Many of us who believe that the fundamental problem of the country is how to unite a fractious nation expected Buhari to be Nigeria’s version of Mandela or Julius Nyerere. We were looking for a unifier, a father figure, not a new sheriff in town. We wanted to see conscious and sensitive efforts at re-uniting Nigerians after an acrimonious election. But rather than this happening, it seemed that President Buhari was quickly captured by hawks who wasted no time in demonizing the former President and saturating the public space with probe rhetoric. I am not against probing anyone but I do not believe that using the razzmatazz of media trial either helps the cause of reconciling Nigerians, fighting corruption or even promoting justice.

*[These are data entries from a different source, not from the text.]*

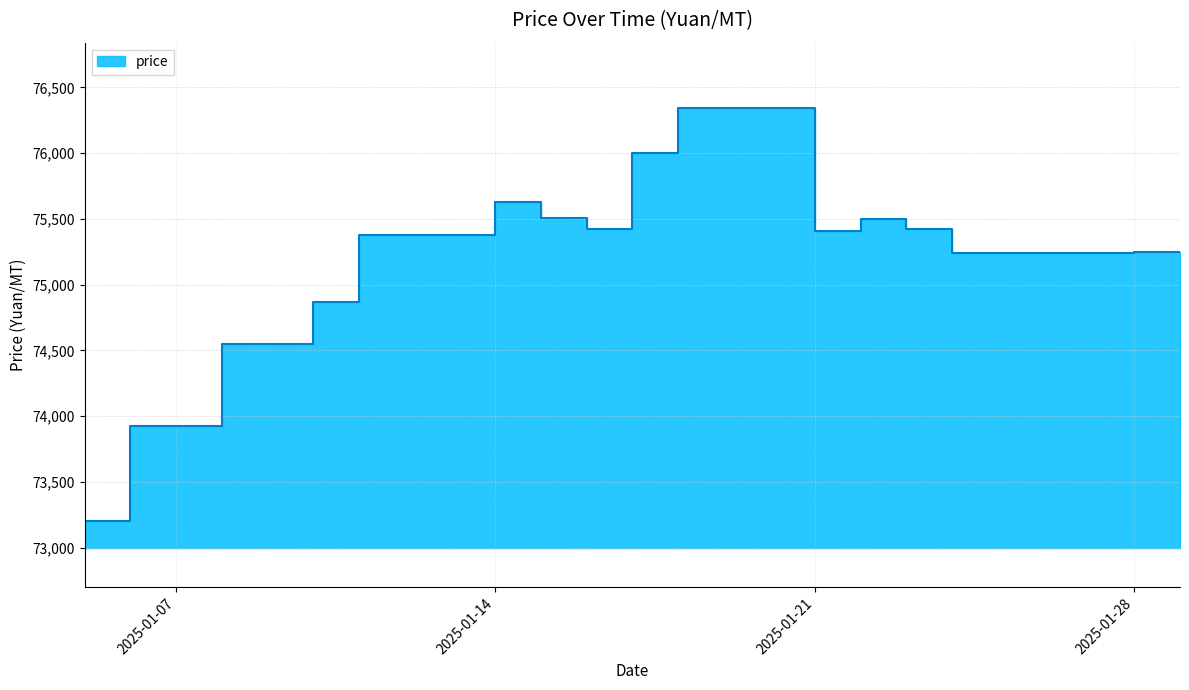

Which has a higher value, 2025-01-18 or 2025-01-22?

2025-01-18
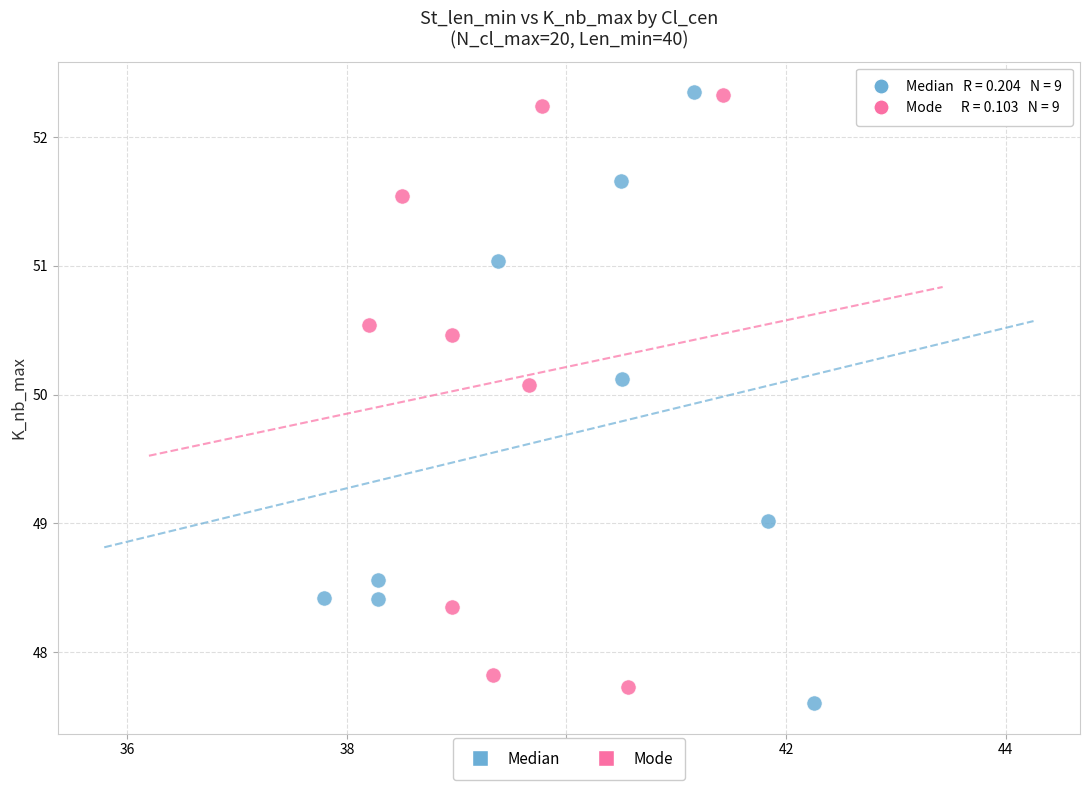

Which series reaches the minimum Y coordinate?

Median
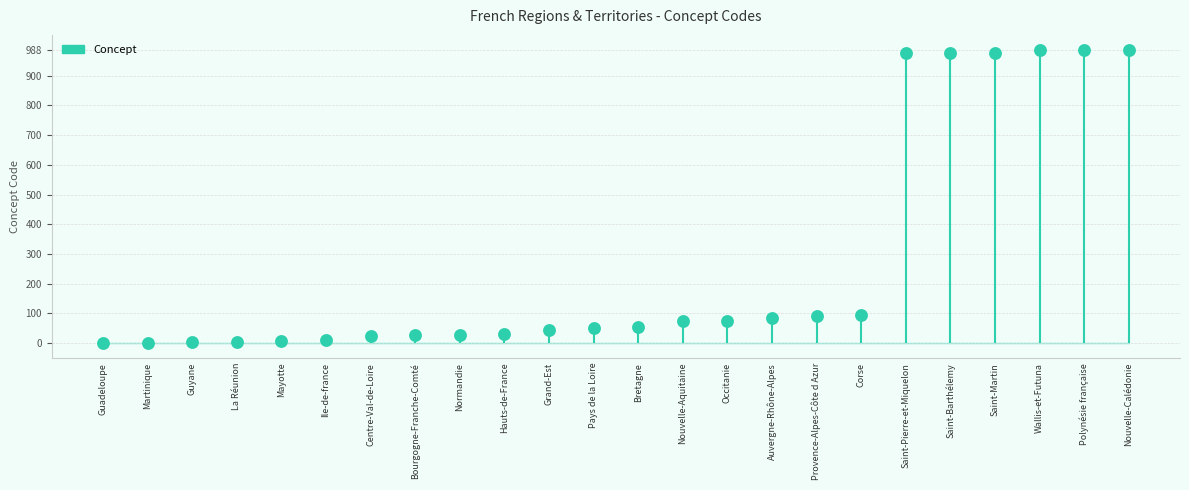

Which has a higher value, Martinique or Bourgogne-Franche-Comté?

Bourgogne-Franche-Comté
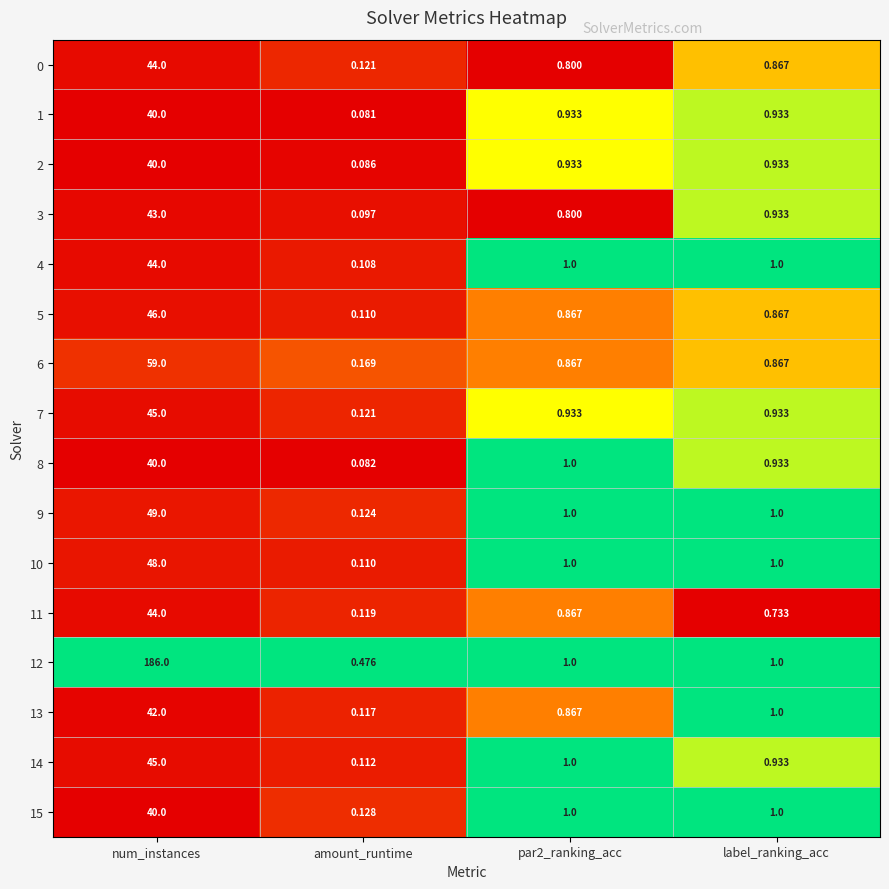

Which label corresponds to the largest value in the chart?

num_instances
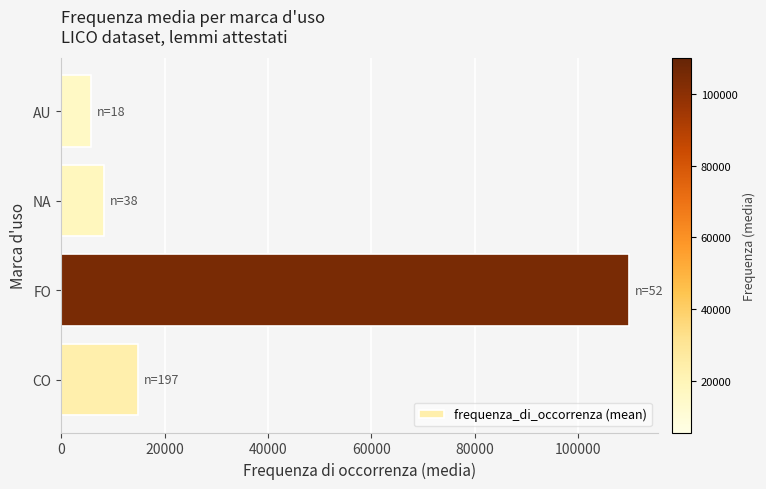

What is the difference between the second highest and minimum values?

9119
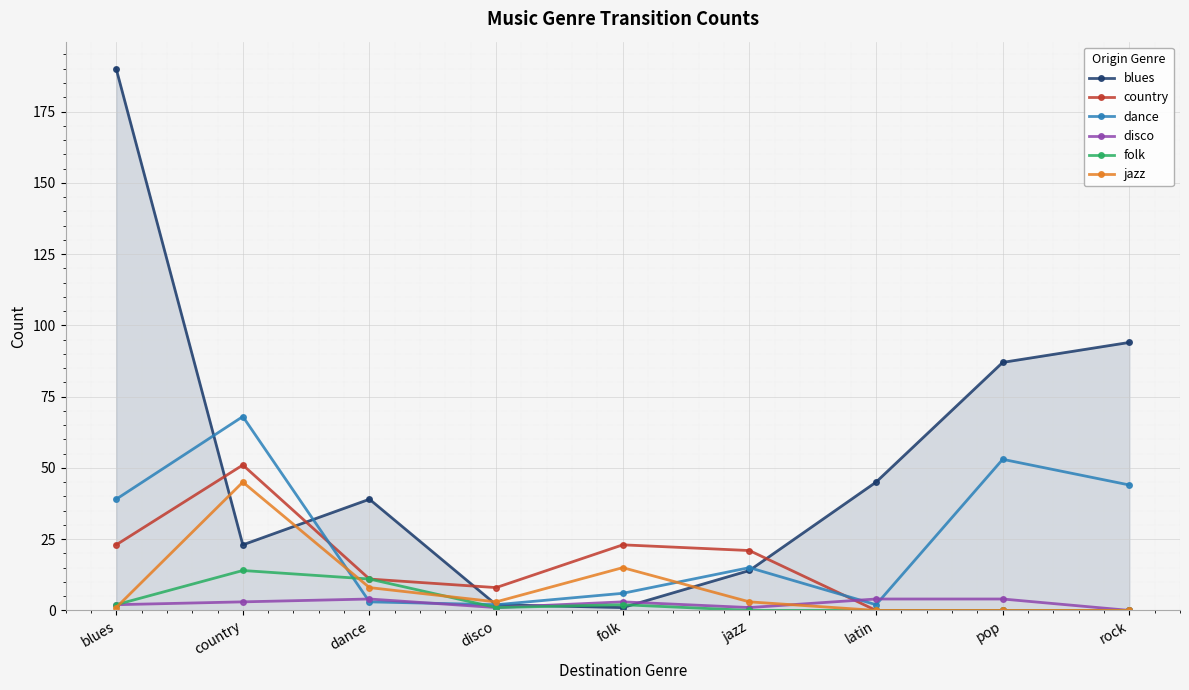

True or false: country has more than 1 points higher than both neighbors.

True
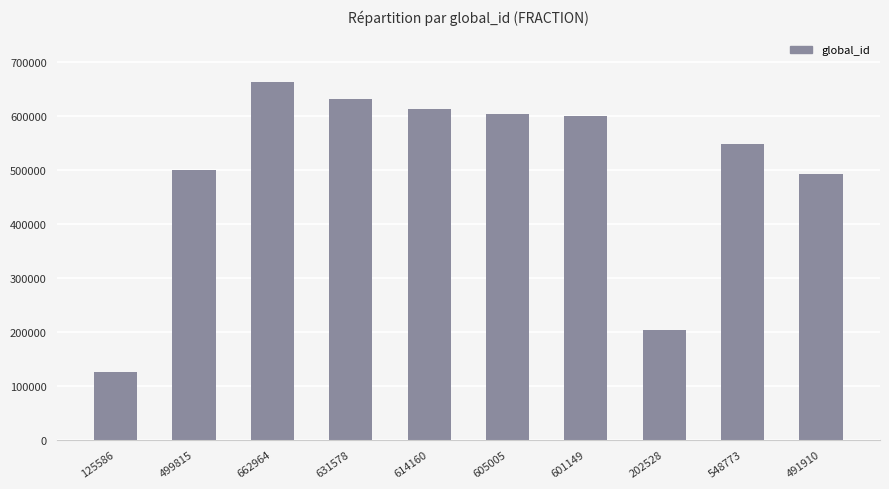

How many data points are less than 601149?

5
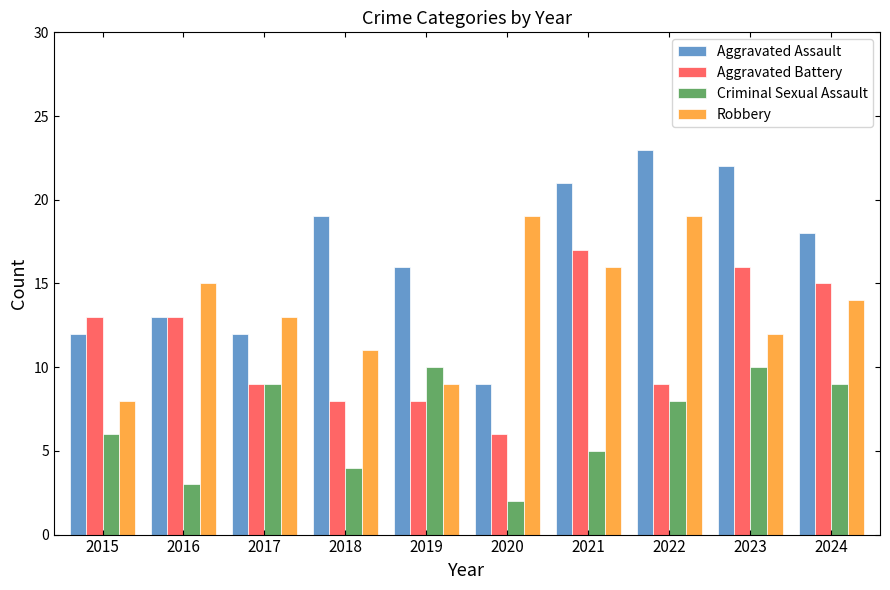

At which category does the chart reach its minimum across all series?

2020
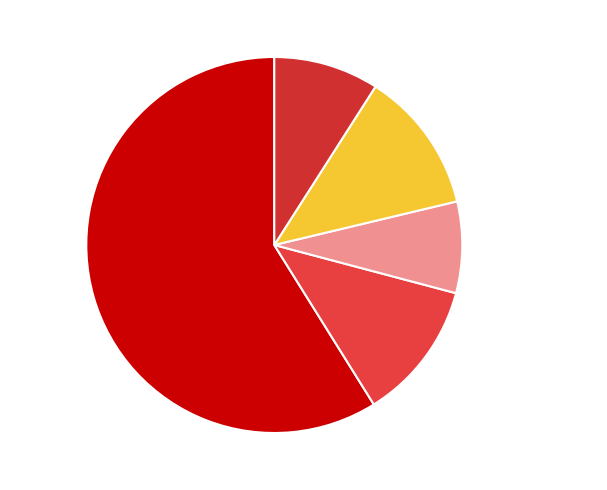

Is it true that Motor Vehicle Theft is 21% of the pie?

False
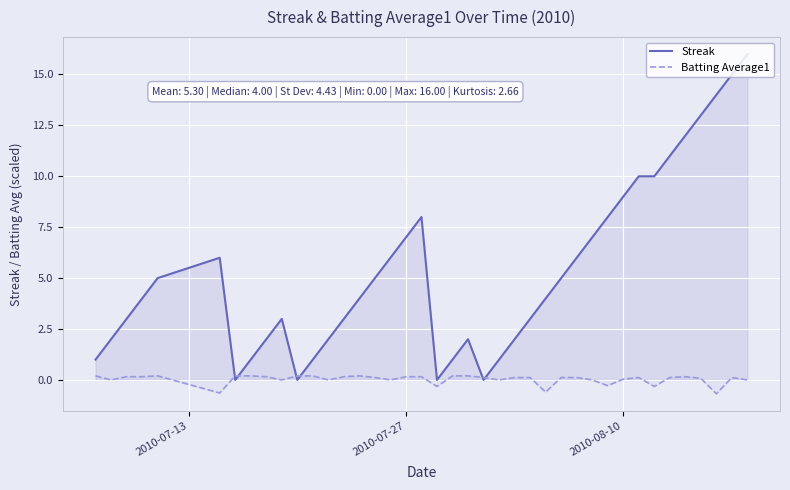

True or false: Streak and Batting Average1 intersect in this chart.

True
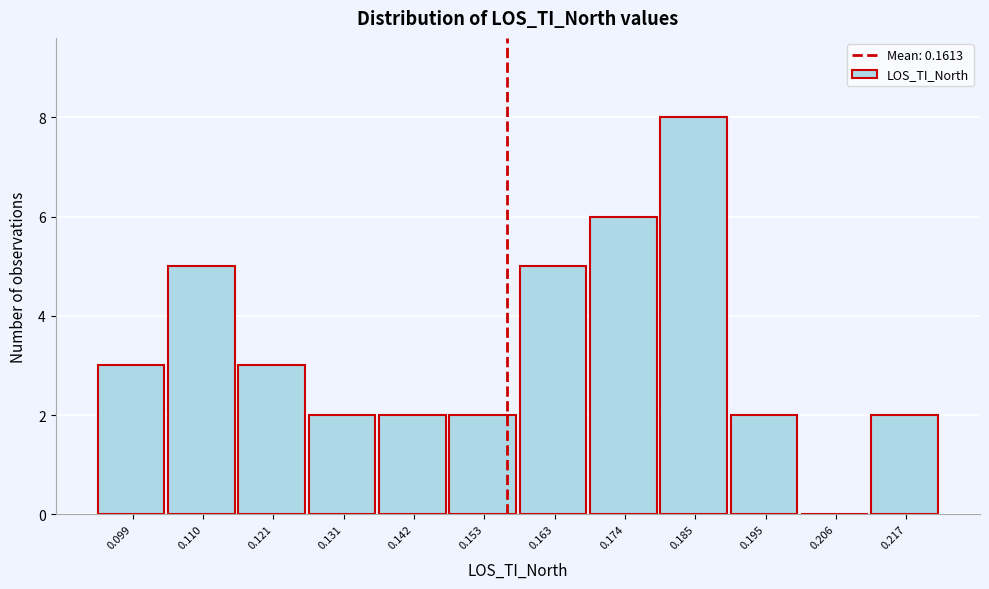

Reading left to right, extract all data points from this chart.

0.099=3	0.110=5	0.121=3	0.131=2	0.142=2	0.153=2	0.163=5	0.174=6	0.185=8	0.195=2	0.206=0	0.217=2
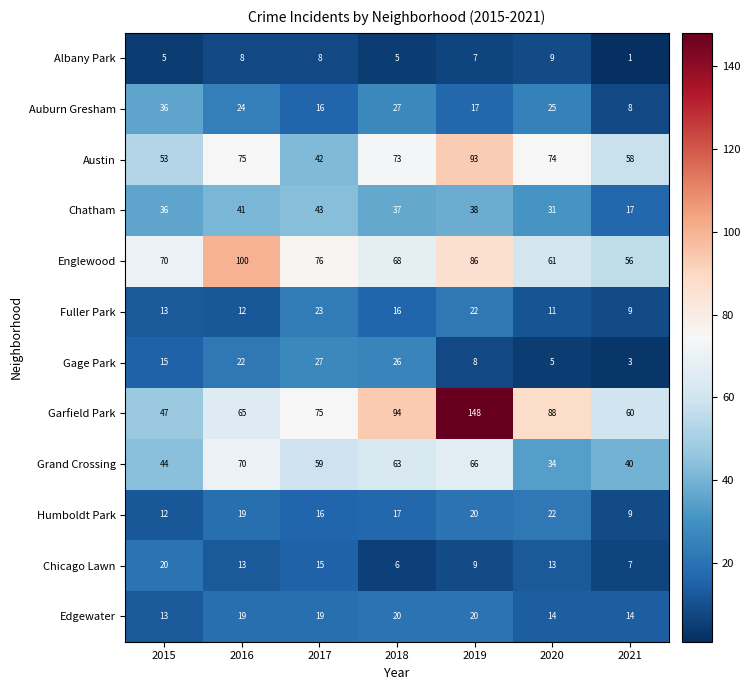

What is the difference between the second highest and minimum values in the Chatham series?

24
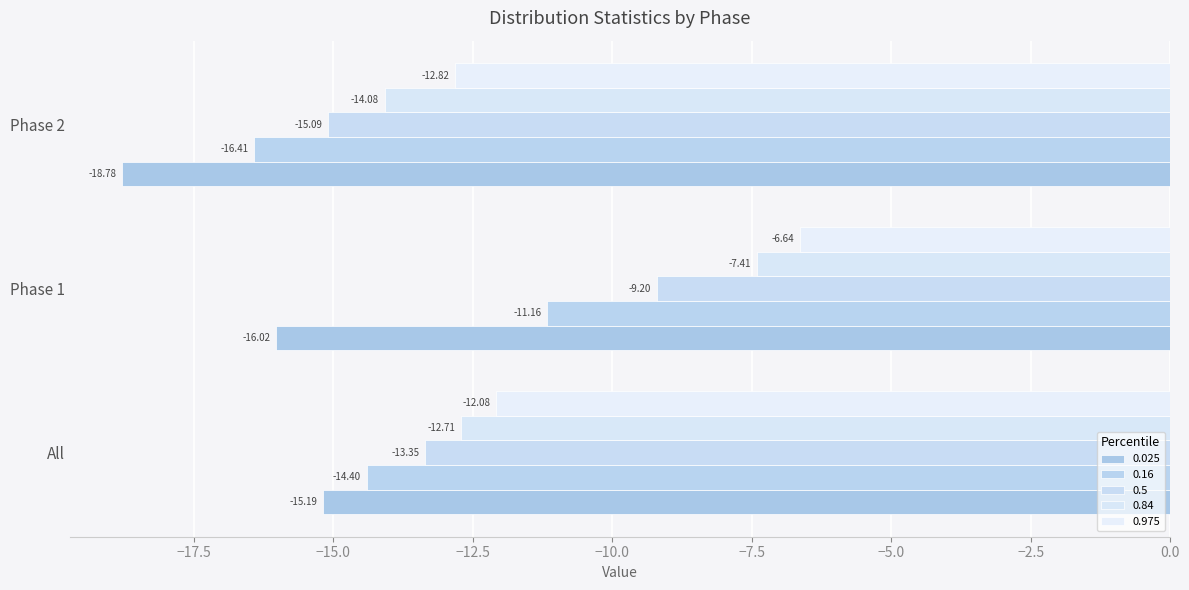

Is the value of 0.975 at Phase 2 greater than the value of 0.5 at Phase 1?

No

The only thing it does, in my opinion, is to satisfy those haying for the blood of their supposed class, regional and ethnic enemies. I have been critical of the Buhari government on this as I was critical of Jonathan, including on the radicalization of Boko Haram as my quote from my article above shows.

Many of us who gave several public lectures or wrote commissioned papers on the 2015 elections warned that if Jonathan lost the election, it could trigger renewed militancy in the Niger Delta while post election violence would likely happen in many parts of the North if Buhari lost.  Most of the recommendations on the way out was for whoever won the election to treat the other as a co-winner. I believe the Buhari government could have done things differently in this regard.  In our highly polarized environment, identities that are perceived to be under threat are often the ones most vociferously defended. Perhaps if things were handled a little differently, there could probably be no Avengers and other neo militants in the Niger Delta today and our crude oil production could not have been crippled the way it is. The same could also be said about the President’s statement about “97/5%” support and the unfortunate decision to virtually exclude some groups from his kitchen cabinet. That decision created certain sentiments which opportunistic groups gladly tapped into. In essence therefore, I believe there is a nexus between the president politics and the current economic crisis – or at least its perception. Nexus however does not necessarily mean causation.

Having said the above, I also believe that a leader can be radicalized or de-radicalized by system dynamics. The current economic crisis therefore presents an opportunity for introspection. Though there is evidence that the President’s politics is gradually changing and the blame game and probe rhetoric are losing their initial allure, I am still optimistic that the President will eventually find his mojo, re-align with some political forces and surprise his critics. But he can only do so if we continue to hold him accountable and keep him on his toes – irrespective of the blackmail from those who want to create imaginary enemies for him. As I wrote in the same column last week, loyalty does not have to mean fear of the leader or subscription to groupthink. Enduring loyalty “should mean above anything else subordinates being encouraged to respectfully tell the leader the truth or to contribute their honest conviction to the vibrancy of the leader’s think-tank.”